Supplied text:
• • • • •

SCOTTSDALE, Ariz.--(BUSINESS WIRE)--Carlisle Companies Incorporated (NYSE:CSL) today announced that it has entered into a definitive agreement to acquire the expanded polystyrene “EPS” insulation segment of PFB Holdco, Inc., a portfolio company of The Riverside Company, composed of the Plasti-Fab and Insulspan brands (collectively referred to as “Plasti-Fab”). Plasti-Fab is a leading vertically integrated provider of EPS insulation products across Canada and the Midwestern United States. Under the terms of the agreement, Carlisle will purchase Plasti-Fab for $259.5 million in cash. The purchase price represents 6.7x on adjusted EBITDA for the twelve months ended August 31, 2024, inclusive of run-rate cost synergies.
Plasti-Fab is headquartered in Calgary, Alberta, and has eight manufacturing locations across Canada and three in the United States serving the commercial, residential, and infrastructure construction markets. Plasti-Fab generated revenue of $109 million for the twelve months ended August 31, 2024.
Consistent with Carlisle’s stated Vision 2030 strategy, the Plasti-Fab acquisition leverages Carlisle’s mergers and acquisitions “M&A” engine and fulfills its three core M&A tenets including an embedded organic growth story with a 10-year track record of above market growth, identified hard cost synergies of $14 million largely related to Plasti-Fab’s vertically integrated polystyrene resin manufacturing capability that can be consumed across Carlisle’s combined EPS insulation footprint, and a strong management team that will play a significant role in supporting Carlisle Weatherproofing Technologies’ growth strategy and integration success utilizing the Carlisle M&A playbook.

• • • • •

Listed records:
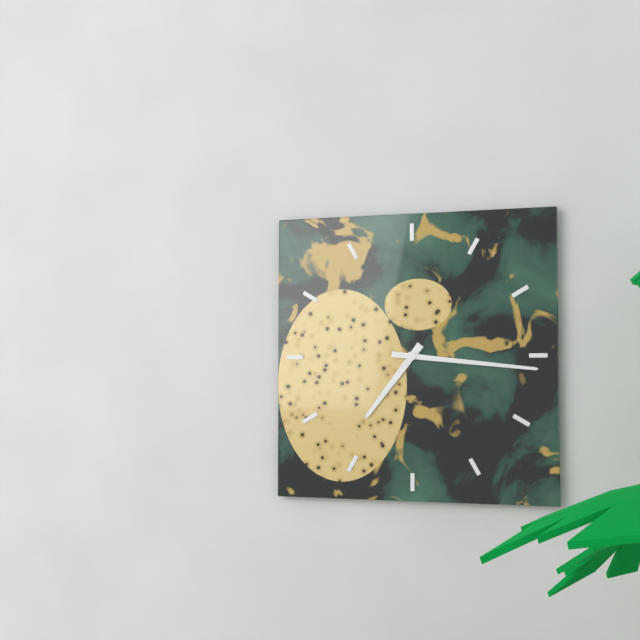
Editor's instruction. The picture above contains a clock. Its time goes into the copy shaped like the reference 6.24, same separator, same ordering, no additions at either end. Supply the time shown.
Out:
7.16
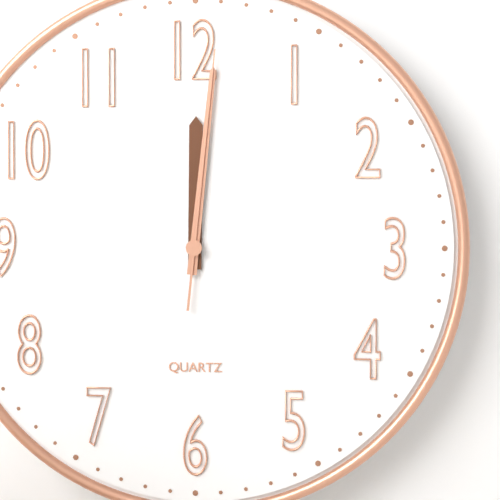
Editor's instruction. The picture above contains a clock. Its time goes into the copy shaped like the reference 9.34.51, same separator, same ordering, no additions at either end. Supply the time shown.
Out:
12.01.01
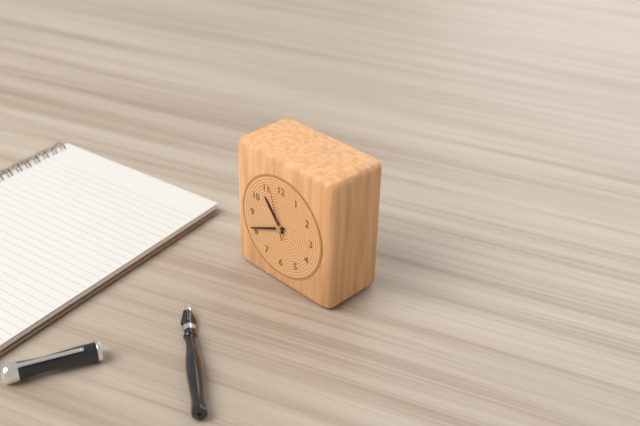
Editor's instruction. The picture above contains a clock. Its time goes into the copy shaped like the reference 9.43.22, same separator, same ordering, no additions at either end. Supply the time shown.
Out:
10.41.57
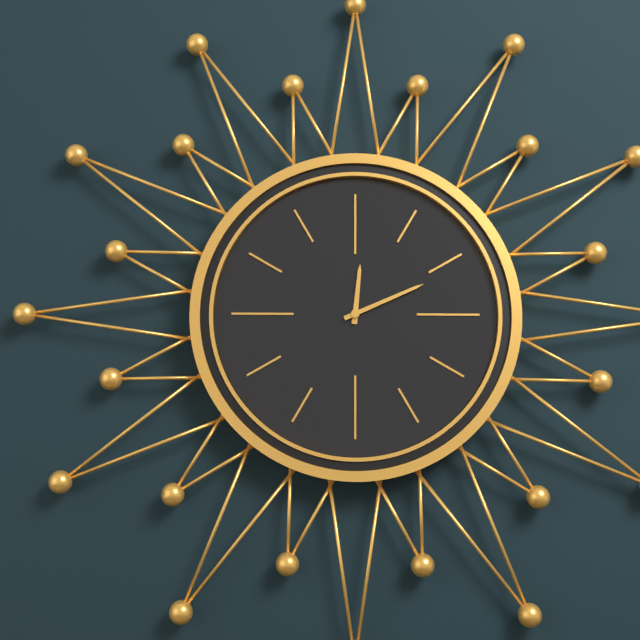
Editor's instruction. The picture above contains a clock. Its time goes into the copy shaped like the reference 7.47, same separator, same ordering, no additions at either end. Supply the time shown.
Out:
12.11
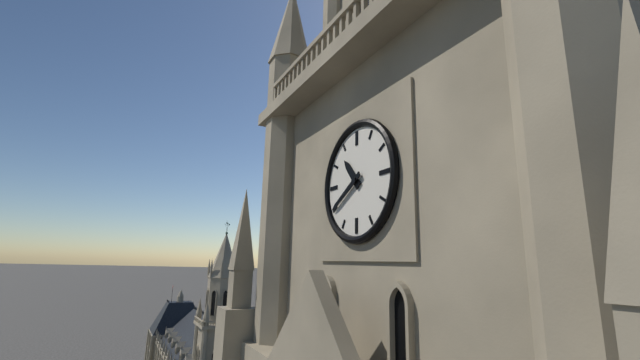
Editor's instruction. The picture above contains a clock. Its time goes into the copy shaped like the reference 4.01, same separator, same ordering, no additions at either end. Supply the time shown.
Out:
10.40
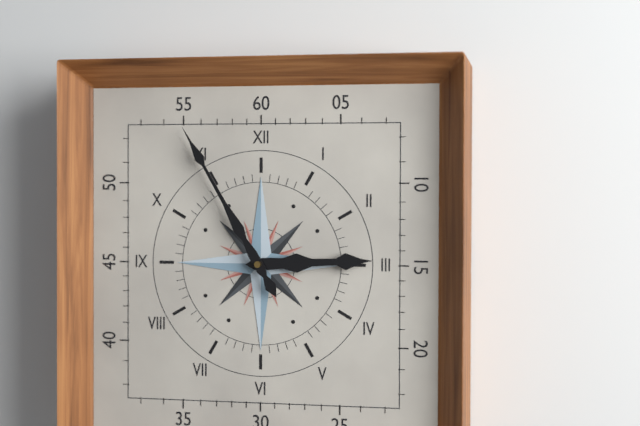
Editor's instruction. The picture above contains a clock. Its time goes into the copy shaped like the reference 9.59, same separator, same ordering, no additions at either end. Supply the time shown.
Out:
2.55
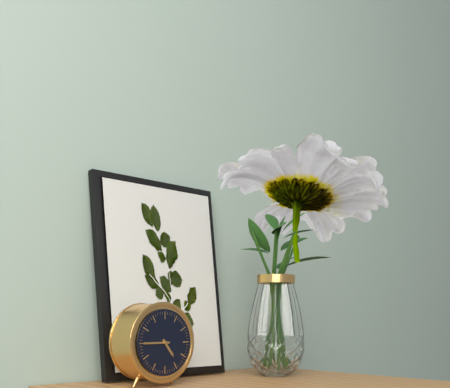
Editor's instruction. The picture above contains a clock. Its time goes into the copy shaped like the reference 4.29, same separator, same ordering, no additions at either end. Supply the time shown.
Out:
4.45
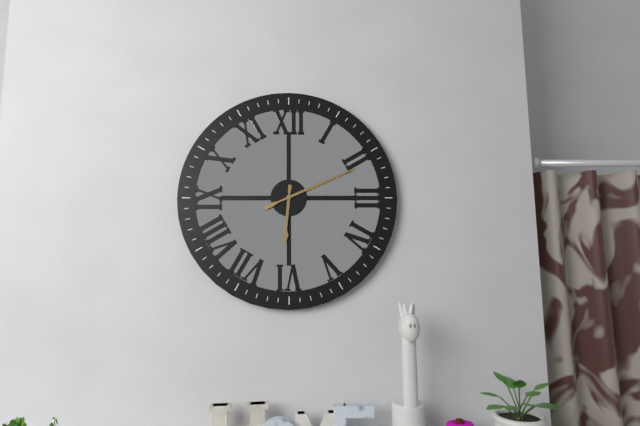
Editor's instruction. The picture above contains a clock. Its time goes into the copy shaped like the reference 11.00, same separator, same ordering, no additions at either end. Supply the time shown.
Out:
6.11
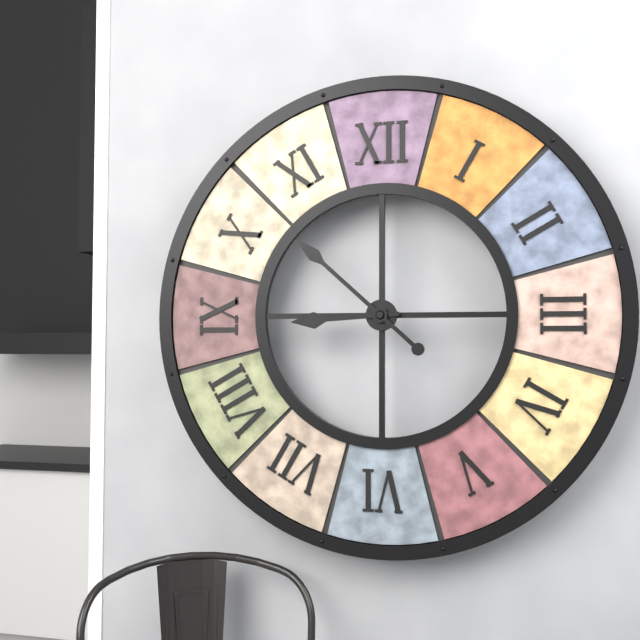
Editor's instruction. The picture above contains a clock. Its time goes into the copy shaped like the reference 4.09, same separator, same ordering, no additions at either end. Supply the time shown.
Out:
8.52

• • • • •

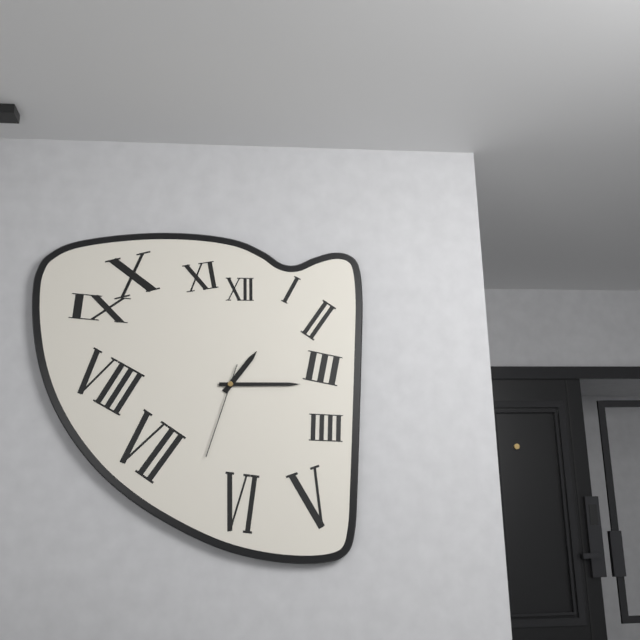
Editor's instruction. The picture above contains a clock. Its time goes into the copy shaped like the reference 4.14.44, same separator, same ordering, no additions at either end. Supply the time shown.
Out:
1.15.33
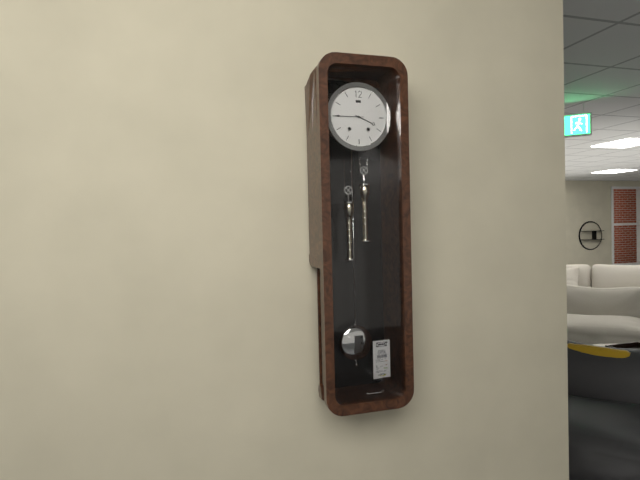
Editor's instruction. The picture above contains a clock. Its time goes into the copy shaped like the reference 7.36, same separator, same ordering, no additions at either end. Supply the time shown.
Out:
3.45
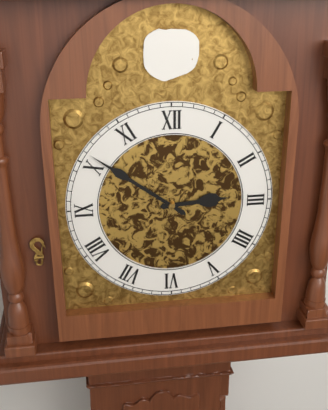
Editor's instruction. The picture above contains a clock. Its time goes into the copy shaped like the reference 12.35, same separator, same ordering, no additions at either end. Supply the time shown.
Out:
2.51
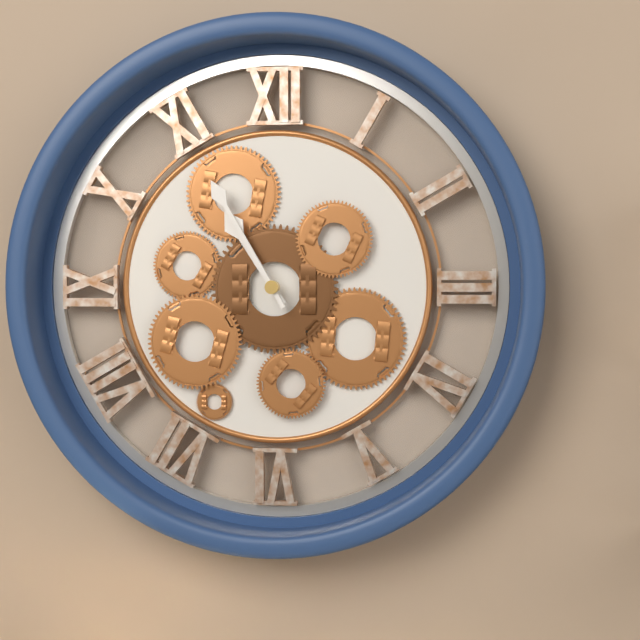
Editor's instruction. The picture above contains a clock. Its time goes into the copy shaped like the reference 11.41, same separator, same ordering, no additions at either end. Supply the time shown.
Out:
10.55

• • • • •

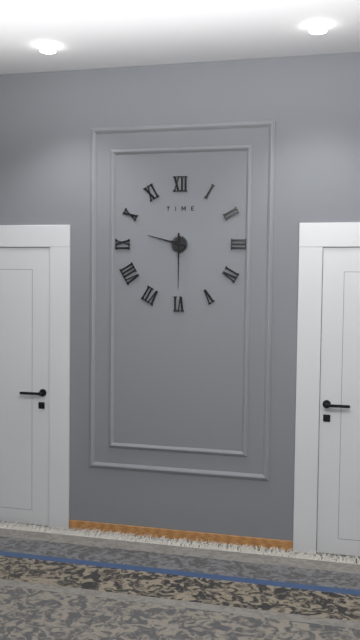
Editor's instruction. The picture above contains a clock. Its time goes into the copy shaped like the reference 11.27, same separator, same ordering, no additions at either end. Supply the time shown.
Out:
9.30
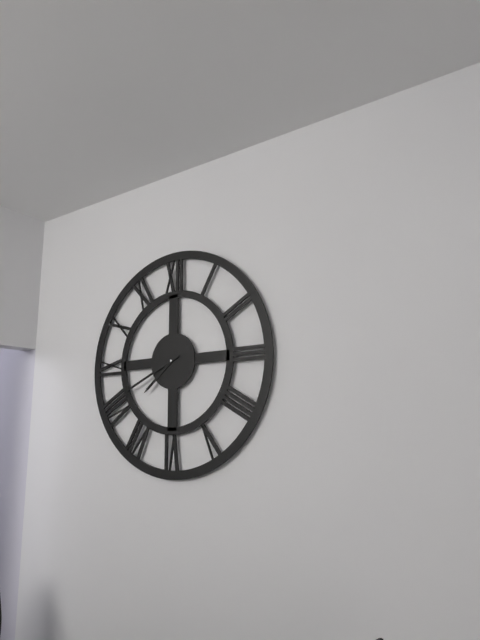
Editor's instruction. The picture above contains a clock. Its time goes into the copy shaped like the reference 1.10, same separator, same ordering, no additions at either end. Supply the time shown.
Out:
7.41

• • • • •

To be done:
1. Edit the stretch of the acquisition announcement from "SCOTTSDALE, Ariz.--(BUSINESS WIRE)--Carlisle" through "run-rate cost synergies.", replacing "definitive agreement" with "binding agreement".
2. Check each statement against the acquisition announcement and answer yes or no, quoting the words that decide it: (a) Plasti-Fab is headquartered in Calgary, Alberta. (b) Plasti-Fab has five manufacturing locations in the United States. (c) Carlisle will pay for Plasti-Fab in stock.
3. According to the acquisition announcement, how much in hard cost synergies has been identified?

Full answers:
1.
SCOTTSDALE, Ariz.--(BUSINESS WIRE)--Carlisle Companies Incorporated (NYSE:CSL) today announced that it has entered into a binding agreement to acquire the expanded polystyrene “EPS” insulation segment of PFB Holdco, Inc., a portfolio company of The Riverside Company, composed of the Plasti-Fab and Insulspan brands (collectively referred to as “Plasti-Fab”). Plasti-Fab is a leading vertically integrated provider of EPS insulation products across Canada and the Midwestern United States. Under the terms of the agreement, Carlisle will purchase Plasti-Fab for $259.5 million in cash. The purchase price represents 6.7x on adjusted EBITDA for the twelve months ended August 31, 2024, inclusive of run-rate cost synergies.

2.
(a) Yes: "Plasti-Fab is headquartered in Calgary, Alberta"
(b) No: "eight manufacturing locations across Canada and three in the United States"
(c) No: "Carlisle will purchase Plasti-Fab for $259.5 million in cash"

3. $14 million.